* [PROBLEMS TO WORK ON]
(A) In the forum text on solar-powered flatworms, what algal cells does Convoluta roscoffensis need to survive?
(B) From the solar-powered flatworm forum text, copy word for word the passage starting at "3.How exactly does" and ending at "in their tissues.".
(C) Carry on the forum text about solar-powered flatworms from the point where it stops.

* [SUPPLIED TEXT]
------------------------------------------------

Solar-powered Flatworms...Convoluta
March 2, 1999
From: Snow
Dr. Rudman,
I have a couple questions about Convoluta:
1. Is photosynthesis the only way thru which it captures energy?
2.Does it consume anything else? What's with the eating egg-case thing?
3.How exactly does it sense the tidal changes?
I tried surfing the net, it was no good help. This forum seems to have the answers. Thanx a lot!!
Snow
pekklesnow@hotmail.com
Huang, S., 1999 (Mar 2) Solar-powered Flatworms...Convoluta. [Message in] Sea Slug Forum. Australian Museum, Sydney. Available from http://www.seaslugforum.net/find/627Dear Snow,
I'm afraid I don't know much about flatworms. The Forum is for people interested in sea slugs. However I guess the species of Convoluta you are interested in is Convoluta roscoffensis or one of the other species which have symbiotic algae in their tissues.
Most modern reports say that Convoluta roscoffensis needs the algal cells (Platymonas convoluta) to survive. The algae cells inside the worm are rounded and hardly look like an algal cell. However when they are released into the sea water the quickly change shape and swim to nearby flatworm eggs where they burrow inside the eggs and grow and multiply inside the developing flatworm embryo. Another species, Convoluta paradoxa is thought to have photosynthetic diatoms in its tissues.
On sheltered sandy beaches France and parts of England they form great green streaks across the sand at low tide. Some years ago in tropical East Africa I used to find a species that lived at a particular level on sandy shores there. If you put them in a glass tube (or jar) with sand, and wrapped the sides with black paper you could see how they reponded to changes in light intensity. If you moved a light up and down above the jar the flatworms would form a green band in the sand which sank deeper in the sand as the light got closer and rose towards the surface of th sand as you moved the light away. Clearly they preferred a certain level of light intensity. I guess in the tropics such worms have to be able to adjust the amount of light they receive so their plants don't get burnt out by too much light.

------------------------------------------------

* [INFORMATION SUPPLIED]
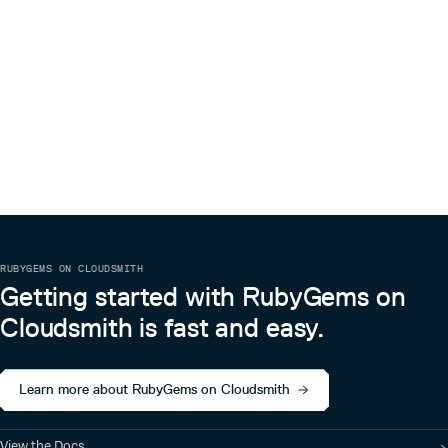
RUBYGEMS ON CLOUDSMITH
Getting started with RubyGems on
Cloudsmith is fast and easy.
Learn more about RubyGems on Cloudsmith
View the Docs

------------------------------------------------

* [OUTPUTS FOR THE TASKS]
(A) Platymonas convoluta

(B)
3.How exactly does it sense the tidal changes?
I tried surfing the net, it was no good help. This forum seems to have the answers. Thanx a lot!!
Snow
pekklesnow@hotmail.com
Huang, S., 1999 (Mar 2) Solar-powered Flatworms...Convoluta. [Message in] Sea Slug Forum. Australian Museum, Sydney. Available from http://www.seaslugforum.net/find/627Dear Snow,
I'm afraid I don't know much about flatworms. The Forum is for people interested in sea slugs. However I guess the species of Convoluta you are interested in is Convoluta roscoffensis or one of the other species which have symbiotic algae in their tissues.

(C)
I don't know what you mean by eating the "egg case thing". There is one very old reference which says that the algae live in the coccoon which encases the flatworm eggs before they hatch. When the flatworms hatch they engulf the algae and so get them inside their bodies. Is that what you are referring to? I don't know how they sense the tidal changes.
I have listed a couple of references below, but you would need to go to a University or Museum library to find them.
Best wishes,
Bill Rudman.
References:
* Holligan,PM & Gooday, GW. (1977) Symbiosis in Convoluta roscoffensis. Symposia of the Society of experimental Biology, 29(1975): 205-227.
* Douglas, AE. (1983) Establishment of the symbiosis in Convoluta roscoffensis. Journal of the marine Biological association, United Kingdom, 63: 409-418.